__Brief 1__:
Revise the snow crystals passage, starting with "For the accurate" and going on through "of these crystals.", swapping "pane of glass" for "sheet of glass".
__Brief 2__:
Which kind of room does the snow crystals passage call best adapted for observing this crystallization?

__Document excerpt__:
________________

Do not think that you have but to pick up a thumbful of snow to procure your crystals! These change their form very quickly, and it is almost impossible to detect it in snow which has remained for any length of time upon the ground. The great flakes which fall in relatively mild weather, when the temperature borders upon freezing-point, are often nothing better than masses of small amorphous atoms of ice; to get at the crystals, you must remove the kind of icy varnish which encases them.
For the accurate observation of the crystallisation of water which precipitates itself in the air, we have at our disposal a means as simple as convenient—a pane of glass. All we have to do is to arrange everything in such a manner that the congelation shall be both slow and certain; on this condition alone can we obtain well-defined crystals. A cold room is best adapted for this kind of experimentation; and thus you will frequently see deposited upon the window-glass, in an uninhabited chamber, some exceedingly graceful designs, as follow.
Fig. 7.
These are asteriæ,—arborescent, and leaf-like crystals,—imitating the beautiful foliage of ferns and mosses. The severer the cold, the more regular, be it understood, is the formation of these crystals.

________________

__Excerpted records__:

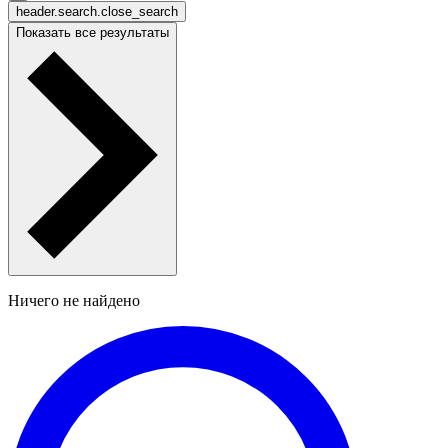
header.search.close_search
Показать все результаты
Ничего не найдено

________________

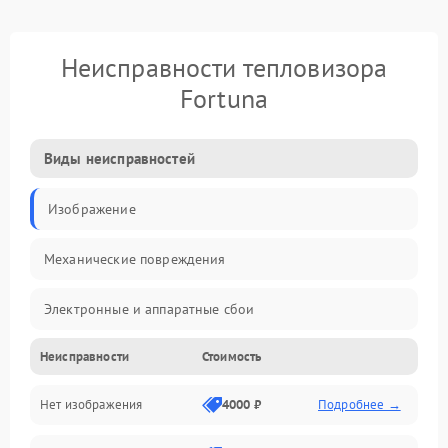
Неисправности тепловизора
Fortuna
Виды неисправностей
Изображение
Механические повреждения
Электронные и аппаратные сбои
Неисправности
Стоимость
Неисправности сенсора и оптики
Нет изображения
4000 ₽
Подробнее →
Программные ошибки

________________

__Task output 1__:
For the accurate observation of the crystallisation of water which precipitates itself in the air, we have at our disposal a means as simple as convenient—a sheet of glass. All we have to do is to arrange everything in such a manner that the congelation shall be both slow and certain; on this condition alone can we obtain well-defined crystals. A cold room is best adapted for this kind of experimentation; and thus you will frequently see deposited upon the window-glass, in an uninhabited chamber, some exceedingly graceful designs, as follow.
Fig. 7.
These are asteriæ,—arborescent, and leaf-like crystals,—imitating the beautiful foliage of ferns and mosses. The severer the cold, the more regular, be it understood, is the formation of these crystals.

__Task output 2__:
A cold room.